Data to examine –

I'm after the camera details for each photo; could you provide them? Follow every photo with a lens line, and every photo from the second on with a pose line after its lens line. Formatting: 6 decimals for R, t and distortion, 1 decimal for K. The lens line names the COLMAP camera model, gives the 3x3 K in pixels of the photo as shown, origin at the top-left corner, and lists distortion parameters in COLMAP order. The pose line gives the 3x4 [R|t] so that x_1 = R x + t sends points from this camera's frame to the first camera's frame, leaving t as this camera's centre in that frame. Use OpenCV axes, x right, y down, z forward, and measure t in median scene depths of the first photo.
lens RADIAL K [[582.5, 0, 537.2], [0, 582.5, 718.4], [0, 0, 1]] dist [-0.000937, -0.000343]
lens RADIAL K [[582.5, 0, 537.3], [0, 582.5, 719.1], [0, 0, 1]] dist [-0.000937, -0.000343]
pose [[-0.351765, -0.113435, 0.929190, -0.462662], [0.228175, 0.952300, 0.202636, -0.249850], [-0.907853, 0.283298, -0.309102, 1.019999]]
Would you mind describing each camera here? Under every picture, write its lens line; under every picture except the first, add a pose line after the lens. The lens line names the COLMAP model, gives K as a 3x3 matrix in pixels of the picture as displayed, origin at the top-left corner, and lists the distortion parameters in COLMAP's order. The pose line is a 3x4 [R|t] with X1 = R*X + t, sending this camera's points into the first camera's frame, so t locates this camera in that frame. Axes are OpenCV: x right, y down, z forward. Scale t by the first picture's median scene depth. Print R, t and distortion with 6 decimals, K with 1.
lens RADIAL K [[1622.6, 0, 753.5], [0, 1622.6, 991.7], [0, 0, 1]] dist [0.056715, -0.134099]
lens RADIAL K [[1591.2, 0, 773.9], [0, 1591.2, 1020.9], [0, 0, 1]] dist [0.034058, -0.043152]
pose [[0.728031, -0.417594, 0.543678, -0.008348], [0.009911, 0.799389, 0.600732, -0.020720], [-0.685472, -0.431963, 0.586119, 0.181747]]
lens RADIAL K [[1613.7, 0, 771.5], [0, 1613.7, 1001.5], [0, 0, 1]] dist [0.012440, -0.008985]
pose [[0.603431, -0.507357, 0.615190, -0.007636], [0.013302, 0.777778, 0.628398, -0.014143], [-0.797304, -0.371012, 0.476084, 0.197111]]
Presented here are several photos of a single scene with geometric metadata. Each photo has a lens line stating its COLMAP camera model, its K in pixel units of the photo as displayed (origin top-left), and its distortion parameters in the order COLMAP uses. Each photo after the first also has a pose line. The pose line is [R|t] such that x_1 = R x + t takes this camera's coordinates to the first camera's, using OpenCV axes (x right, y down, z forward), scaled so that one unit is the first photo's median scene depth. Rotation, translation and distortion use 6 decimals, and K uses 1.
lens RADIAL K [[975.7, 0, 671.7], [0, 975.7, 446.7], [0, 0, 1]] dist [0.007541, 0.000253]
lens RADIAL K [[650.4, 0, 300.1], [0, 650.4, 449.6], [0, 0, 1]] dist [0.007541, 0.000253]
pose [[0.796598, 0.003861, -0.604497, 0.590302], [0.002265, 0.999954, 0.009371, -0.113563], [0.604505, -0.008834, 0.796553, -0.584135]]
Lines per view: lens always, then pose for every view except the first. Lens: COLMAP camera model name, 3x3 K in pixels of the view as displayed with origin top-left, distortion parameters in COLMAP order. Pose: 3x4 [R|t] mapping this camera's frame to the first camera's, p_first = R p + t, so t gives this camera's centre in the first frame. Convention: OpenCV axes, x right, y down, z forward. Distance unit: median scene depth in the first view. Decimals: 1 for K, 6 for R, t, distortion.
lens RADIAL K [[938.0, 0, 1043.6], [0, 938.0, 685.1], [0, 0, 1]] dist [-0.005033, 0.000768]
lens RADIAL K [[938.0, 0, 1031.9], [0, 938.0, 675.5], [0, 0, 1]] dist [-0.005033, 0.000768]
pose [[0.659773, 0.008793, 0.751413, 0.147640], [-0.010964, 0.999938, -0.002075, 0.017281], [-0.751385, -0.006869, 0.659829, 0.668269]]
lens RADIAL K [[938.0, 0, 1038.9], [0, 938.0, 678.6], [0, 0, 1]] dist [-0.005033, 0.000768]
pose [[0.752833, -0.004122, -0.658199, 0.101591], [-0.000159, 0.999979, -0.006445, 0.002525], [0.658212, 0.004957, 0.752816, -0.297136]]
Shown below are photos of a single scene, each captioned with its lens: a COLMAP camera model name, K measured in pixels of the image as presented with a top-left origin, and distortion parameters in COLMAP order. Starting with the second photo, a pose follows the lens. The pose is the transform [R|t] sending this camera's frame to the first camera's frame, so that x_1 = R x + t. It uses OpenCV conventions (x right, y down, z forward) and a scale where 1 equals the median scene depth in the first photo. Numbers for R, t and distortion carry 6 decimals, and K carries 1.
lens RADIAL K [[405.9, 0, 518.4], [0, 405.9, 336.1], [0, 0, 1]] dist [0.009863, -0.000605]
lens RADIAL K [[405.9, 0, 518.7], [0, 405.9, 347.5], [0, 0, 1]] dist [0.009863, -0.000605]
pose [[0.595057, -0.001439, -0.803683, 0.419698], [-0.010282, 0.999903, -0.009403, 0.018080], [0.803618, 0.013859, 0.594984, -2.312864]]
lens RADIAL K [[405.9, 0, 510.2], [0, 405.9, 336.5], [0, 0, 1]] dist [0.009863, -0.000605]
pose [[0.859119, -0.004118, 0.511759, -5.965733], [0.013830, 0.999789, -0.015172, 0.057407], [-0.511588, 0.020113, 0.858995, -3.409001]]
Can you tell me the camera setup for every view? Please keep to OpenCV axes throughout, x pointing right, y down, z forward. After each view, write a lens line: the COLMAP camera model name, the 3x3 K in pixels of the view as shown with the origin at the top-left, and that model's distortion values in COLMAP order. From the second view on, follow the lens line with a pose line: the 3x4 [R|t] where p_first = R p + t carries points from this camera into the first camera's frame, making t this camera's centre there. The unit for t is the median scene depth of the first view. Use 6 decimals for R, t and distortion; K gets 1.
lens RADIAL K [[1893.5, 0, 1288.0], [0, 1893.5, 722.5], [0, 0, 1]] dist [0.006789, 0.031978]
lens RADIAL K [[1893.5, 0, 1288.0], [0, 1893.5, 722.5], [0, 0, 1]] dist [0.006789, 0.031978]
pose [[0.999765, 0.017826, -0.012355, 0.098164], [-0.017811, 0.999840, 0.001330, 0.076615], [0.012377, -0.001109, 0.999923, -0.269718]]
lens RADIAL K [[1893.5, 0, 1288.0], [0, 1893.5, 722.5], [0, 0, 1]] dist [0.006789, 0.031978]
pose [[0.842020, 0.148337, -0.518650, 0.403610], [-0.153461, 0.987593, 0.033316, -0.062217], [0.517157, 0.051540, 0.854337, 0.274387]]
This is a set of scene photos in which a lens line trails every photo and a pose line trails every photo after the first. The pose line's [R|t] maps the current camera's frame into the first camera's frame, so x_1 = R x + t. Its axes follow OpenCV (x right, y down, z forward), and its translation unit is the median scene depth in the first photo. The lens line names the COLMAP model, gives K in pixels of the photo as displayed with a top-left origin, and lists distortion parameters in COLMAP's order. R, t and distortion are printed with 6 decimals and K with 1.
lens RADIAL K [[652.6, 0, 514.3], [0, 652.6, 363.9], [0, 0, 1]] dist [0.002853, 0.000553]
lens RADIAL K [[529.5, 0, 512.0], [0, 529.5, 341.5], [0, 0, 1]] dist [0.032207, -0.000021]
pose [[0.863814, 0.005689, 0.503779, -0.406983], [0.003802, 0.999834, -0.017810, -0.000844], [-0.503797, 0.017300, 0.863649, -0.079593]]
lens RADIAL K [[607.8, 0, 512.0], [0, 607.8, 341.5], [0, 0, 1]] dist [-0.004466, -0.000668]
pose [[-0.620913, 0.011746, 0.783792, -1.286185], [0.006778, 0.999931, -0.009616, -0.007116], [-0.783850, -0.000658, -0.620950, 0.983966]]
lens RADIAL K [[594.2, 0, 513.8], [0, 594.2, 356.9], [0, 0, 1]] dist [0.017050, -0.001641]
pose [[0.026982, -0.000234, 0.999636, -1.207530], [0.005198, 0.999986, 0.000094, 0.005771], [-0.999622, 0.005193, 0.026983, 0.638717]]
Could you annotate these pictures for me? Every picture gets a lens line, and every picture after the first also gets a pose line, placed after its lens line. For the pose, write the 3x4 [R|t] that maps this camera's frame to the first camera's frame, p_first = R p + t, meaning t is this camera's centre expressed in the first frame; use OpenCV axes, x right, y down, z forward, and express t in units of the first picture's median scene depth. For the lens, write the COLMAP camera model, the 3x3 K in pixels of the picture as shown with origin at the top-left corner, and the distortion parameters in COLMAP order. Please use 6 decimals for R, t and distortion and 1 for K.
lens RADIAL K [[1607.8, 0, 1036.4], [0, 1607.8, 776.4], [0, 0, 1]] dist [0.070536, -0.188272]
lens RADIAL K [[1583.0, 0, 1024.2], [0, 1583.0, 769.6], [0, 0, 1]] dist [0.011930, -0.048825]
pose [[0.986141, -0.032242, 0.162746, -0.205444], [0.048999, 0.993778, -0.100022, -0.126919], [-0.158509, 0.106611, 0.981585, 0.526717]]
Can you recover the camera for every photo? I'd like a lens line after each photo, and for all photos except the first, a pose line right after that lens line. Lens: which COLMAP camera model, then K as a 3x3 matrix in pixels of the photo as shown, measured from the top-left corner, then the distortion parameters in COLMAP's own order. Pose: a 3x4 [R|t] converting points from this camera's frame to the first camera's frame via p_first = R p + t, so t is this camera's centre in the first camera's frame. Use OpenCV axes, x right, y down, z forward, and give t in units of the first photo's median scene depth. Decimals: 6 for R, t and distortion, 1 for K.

Description of the task – Return everything from the line containing "Presented here are" down to the line containing "0.004957, 0.752816, -0.297136]]", inclusive, reproducing each line verbatim.

Result of this task –
Presented here are several photos of a single scene with geometric metadata. Each photo has a lens line stating its COLMAP camera model, its K in pixel units of the photo as displayed (origin top-left), and its distortion parameters in the order COLMAP uses. Each photo after the first also has a pose line. The pose line is [R|t] such that x_1 = R x + t takes this camera's coordinates to the first camera's, using OpenCV axes (x right, y down, z forward), scaled so that one unit is the first photo's median scene depth. Rotation, translation and distortion use 6 decimals, and K uses 1.
lens RADIAL K [[975.7, 0, 671.7], [0, 975.7, 446.7], [0, 0, 1]] dist [0.007541, 0.000253]
lens RADIAL K [[650.4, 0, 300.1], [0, 650.4, 449.6], [0, 0, 1]] dist [0.007541, 0.000253]
pose [[0.796598, 0.003861, -0.604497, 0.590302], [0.002265, 0.999954, 0.009371, -0.113563], [0.604505, -0.008834, 0.796553, -0.584135]]
Lines per view: lens always, then pose for every view except the first. Lens: COLMAP camera model name, 3x3 K in pixels of the view as displayed with origin top-left, distortion parameters in COLMAP order. Pose: 3x4 [R|t] mapping this camera's frame to the first camera's, p_first = R p + t, so t gives this camera's centre in the first frame. Convention: OpenCV axes, x right, y down, z forward. Distance unit: median scene depth in the first view. Decimals: 1 for K, 6 for R, t, distortion.
lens RADIAL K [[938.0, 0, 1043.6], [0, 938.0, 685.1], [0, 0, 1]] dist [-0.005033, 0.000768]
lens RADIAL K [[938.0, 0, 1031.9], [0, 938.0, 675.5], [0, 0, 1]] dist [-0.005033, 0.000768]
pose [[0.659773, 0.008793, 0.751413, 0.147640], [-0.010964, 0.999938, -0.002075, 0.017281], [-0.751385, -0.006869, 0.659829, 0.668269]]
lens RADIAL K [[938.0, 0, 1038.9], [0, 938.0, 678.6], [0, 0, 1]] dist [-0.005033, 0.000768]
pose [[0.752833, -0.004122, -0.658199, 0.101591], [-0.000159, 0.999979, -0.006445, 0.002525], [0.658212, 0.004957, 0.752816, -0.297136]]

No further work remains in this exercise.